Autistic-like behavioral effects of prenatal stress in juvenile Fmr1 mice: the relevance of sex differences and gene-environment interactions.

Researchers studied how stress during pregnancy affects autism-like behaviors in mice with Fragile X Syndrome, a genetic condition that often causes autism. They found that prenatal stress made memory problems appear earlier in male mice with the genetic condition, but affected females differently. This shows that environmental stress during pregnancy can interact with genetic factors to influence when autism-related behaviors develop, and that males and females may be affected differently.

This study examined how prenatal stress affects autism-like behaviors in young mice with Fragile X Syndrome (FXS), the most common genetic cause of autism. Researchers exposed pregnant mice to stress and tested their offspring at 7-8 weeks old using a mouse model that lacks the FMR1 gene. Results showed that prenatal stress caused male mice with the genetic mutation to develop memory problems earlier than expected, while females were less affected. Stress also influenced social interaction and communication differently between males and females, and between mice with and without the genetic mutation.

The findings highlight how environmental factors like prenatal stress can interact with genetic vulnerabilities to influence when and how autism-like behaviors appear, with important sex differences in these effects.

Findings suggest prenatal stress may be a risk factor that interacts with genetic vulnerabilities to influence autism symptom development. Sex differences indicate males and females may have different sensitivities to prenatal environmental factors. This supports the importance of prenatal care and stress reduction during pregnancy, particularly for families with genetic autism risk factors.

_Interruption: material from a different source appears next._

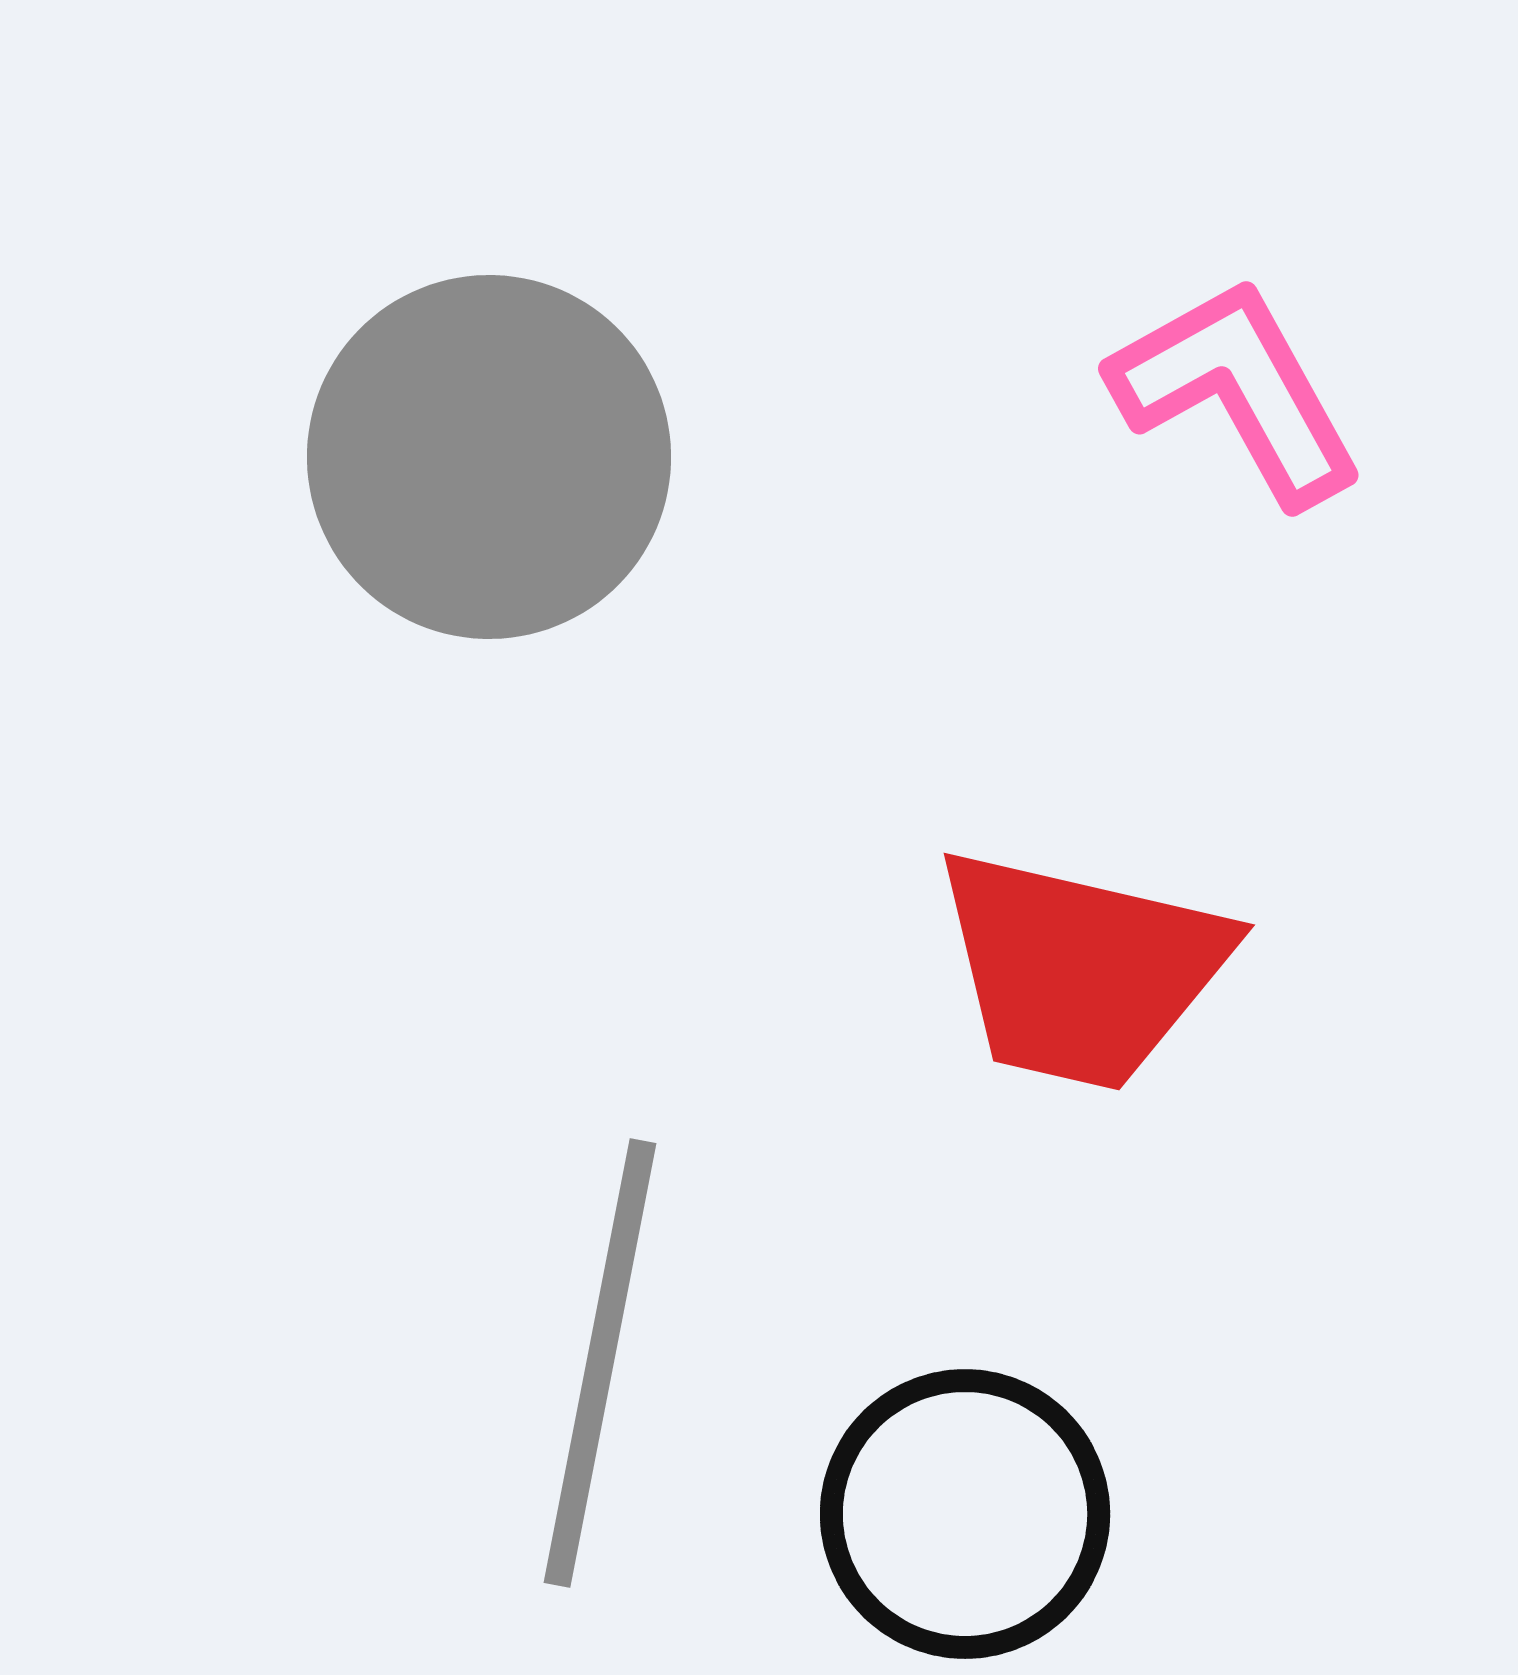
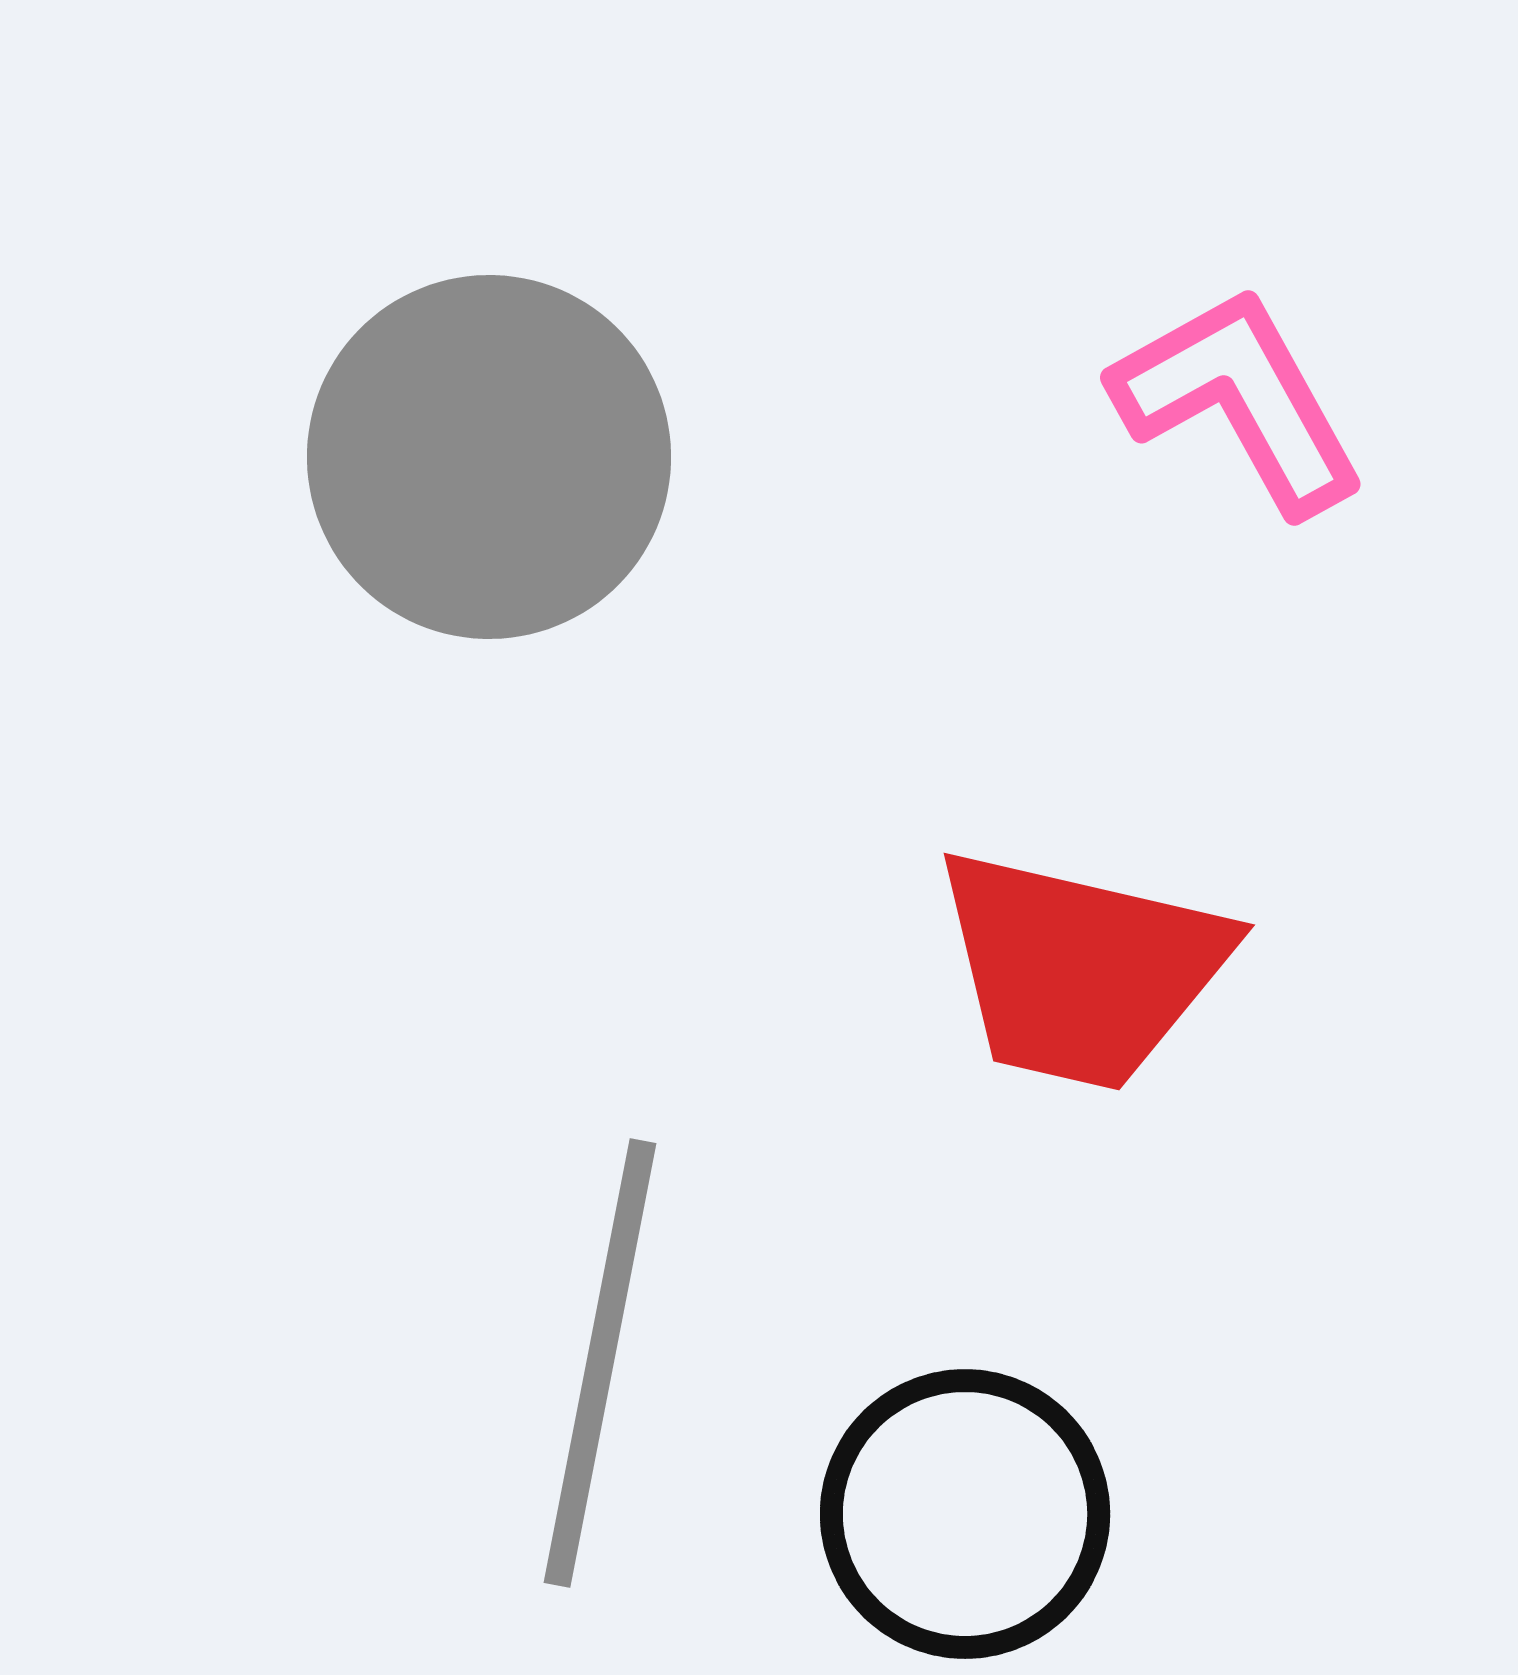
pink L-shape: moved 2 px right, 9 px down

Study used animal models which may not fully translate to humans. Sample size not reported. Behavioral testing limited to one age point (7-8 weeks). Long-term effects not assessed. Specific stress protocols and behavioral measures not detailed in abstract.

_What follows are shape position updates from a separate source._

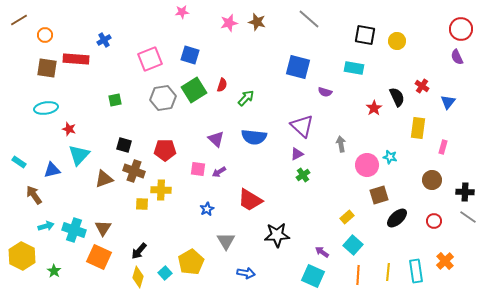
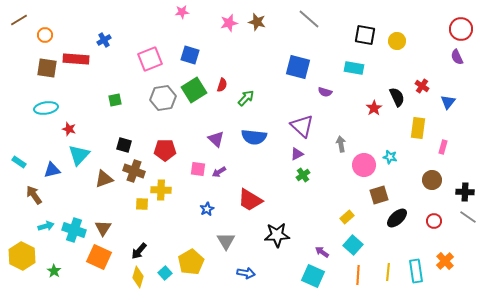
pink circle at (367, 165): moved 3 px left
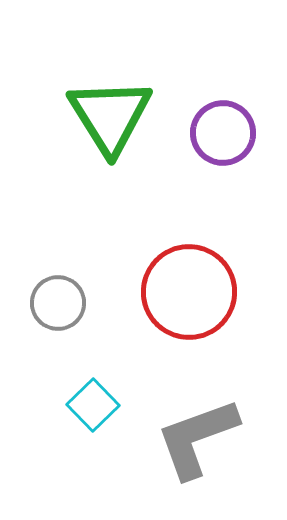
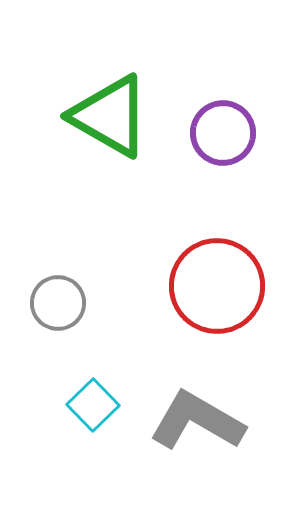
green triangle: rotated 28 degrees counterclockwise
red circle: moved 28 px right, 6 px up
gray L-shape: moved 17 px up; rotated 50 degrees clockwise
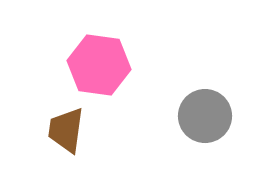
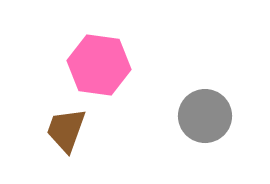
brown trapezoid: rotated 12 degrees clockwise
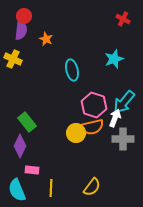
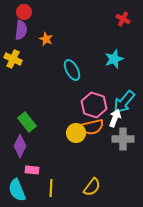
red circle: moved 4 px up
cyan ellipse: rotated 15 degrees counterclockwise
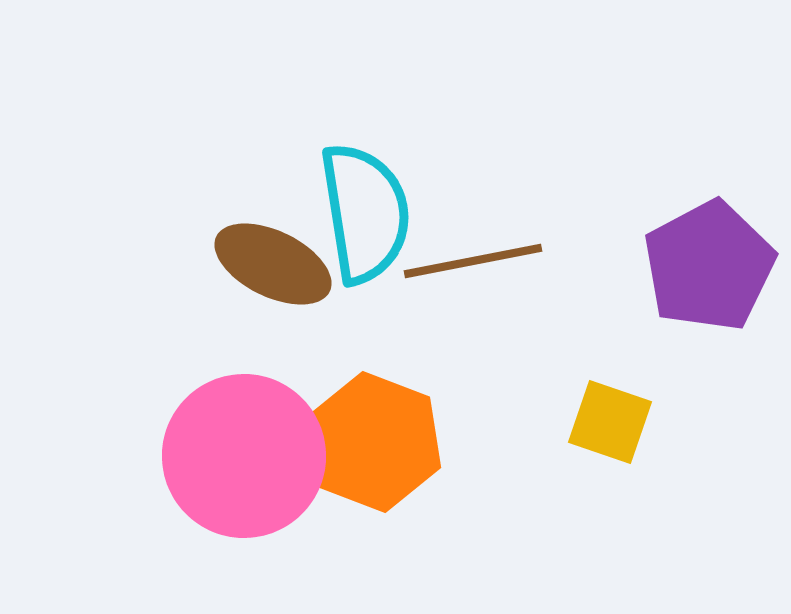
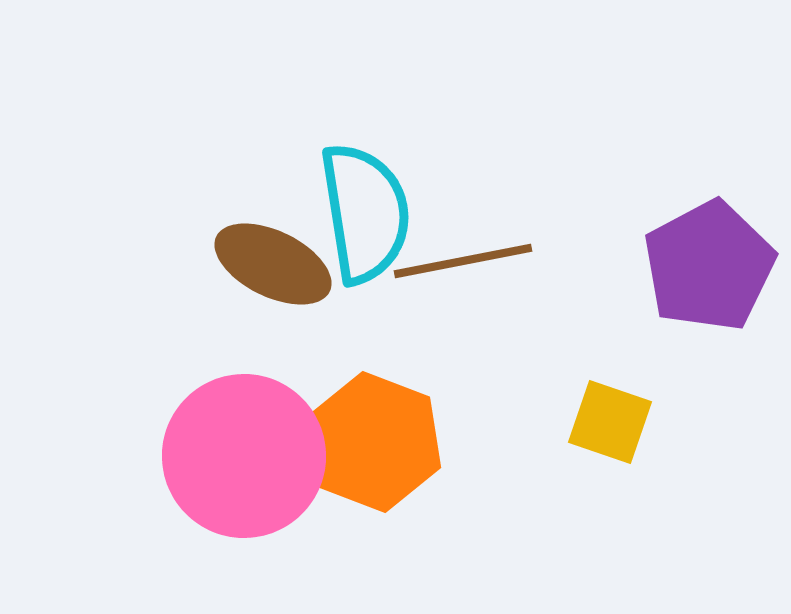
brown line: moved 10 px left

Fragile X Syndrome (FXS) is the most common heritable form of mental retardation and monogenic cause of autism spectrum disorder (ASD). FXS is due to a mutation in the X-linked FMR1 gene and is characterized by motor, cognitive and social alterations, mostly overlapping with ASD behavioral phenotypes. The severity of these symptoms and their timing may be exacerbated and/or advanced by environmental adversity interacting with the genetic mutation. We therefore tested the effects of the prenatal exposure to unpredictable chronic stress on the behavioral phenotype of juveniles of both sexes in the Fmr1 knock-out (KO) mouse model of FXS.

Mice underwent behavioral tests at 7-8 weeks of age, that is, when most of the relevant behavioral alterations are absent or mild in Fmr1-KOs. Stress induced the early appearance of deficits in spontaneous alternation in KO male mice, without exacerbating the behavioral phenotype of mutant females. In males stress also altered social interaction and communication, but mostly in WT mice, while in females it induced effects on locomotion and communication in mice of both genotypes. Our data therefore highlight the sex-dependent relevance of early environmental stressors to interact with genetic factors to influence the appearance of selected FXS- and ASD-like phenotypes.